Activity ▸ From the records below, output exactly the lines running from the line containing "What the FVRCP Vaccine Protects" through the line containing "vaccine name), Feline", and no others.

═════ Source material ═════

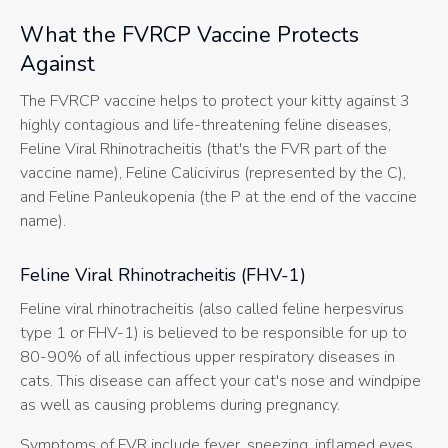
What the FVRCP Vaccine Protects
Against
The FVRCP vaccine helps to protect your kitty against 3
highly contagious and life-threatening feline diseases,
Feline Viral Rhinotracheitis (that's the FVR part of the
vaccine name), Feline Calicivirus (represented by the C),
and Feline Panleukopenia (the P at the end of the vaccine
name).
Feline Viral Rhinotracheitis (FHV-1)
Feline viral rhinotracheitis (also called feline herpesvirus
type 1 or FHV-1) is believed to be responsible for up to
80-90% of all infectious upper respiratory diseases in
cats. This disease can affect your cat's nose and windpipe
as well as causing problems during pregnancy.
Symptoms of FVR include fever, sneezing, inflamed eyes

═════
═════ Source material ═════

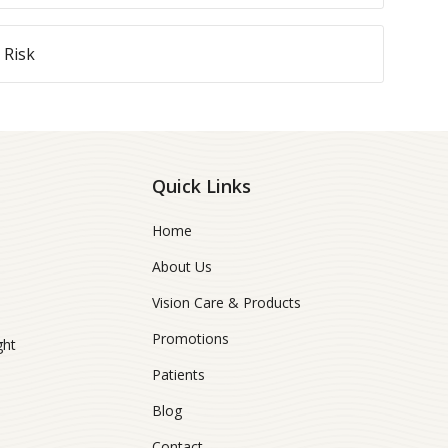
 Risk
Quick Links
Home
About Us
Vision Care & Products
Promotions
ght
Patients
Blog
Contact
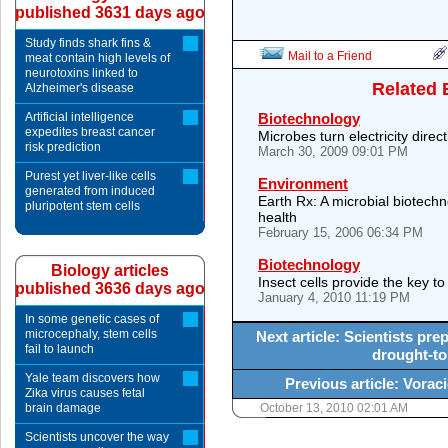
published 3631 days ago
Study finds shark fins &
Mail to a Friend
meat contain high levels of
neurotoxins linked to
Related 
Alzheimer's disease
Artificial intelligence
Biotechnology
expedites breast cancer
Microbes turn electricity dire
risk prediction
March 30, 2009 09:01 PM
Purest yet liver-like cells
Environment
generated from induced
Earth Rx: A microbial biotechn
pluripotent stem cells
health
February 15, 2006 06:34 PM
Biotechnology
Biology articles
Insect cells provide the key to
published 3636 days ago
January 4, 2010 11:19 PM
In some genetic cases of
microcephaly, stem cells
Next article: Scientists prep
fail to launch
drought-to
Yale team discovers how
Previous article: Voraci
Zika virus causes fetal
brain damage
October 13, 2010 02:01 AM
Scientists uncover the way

═════

Response ▸
What the FVRCP Vaccine Protects
Against
The FVRCP vaccine helps to protect your kitty against 3
highly contagious and life-threatening feline diseases,
Feline Viral Rhinotracheitis (that's the FVR part of the
vaccine name), Feline Calicivirus (represented by the C),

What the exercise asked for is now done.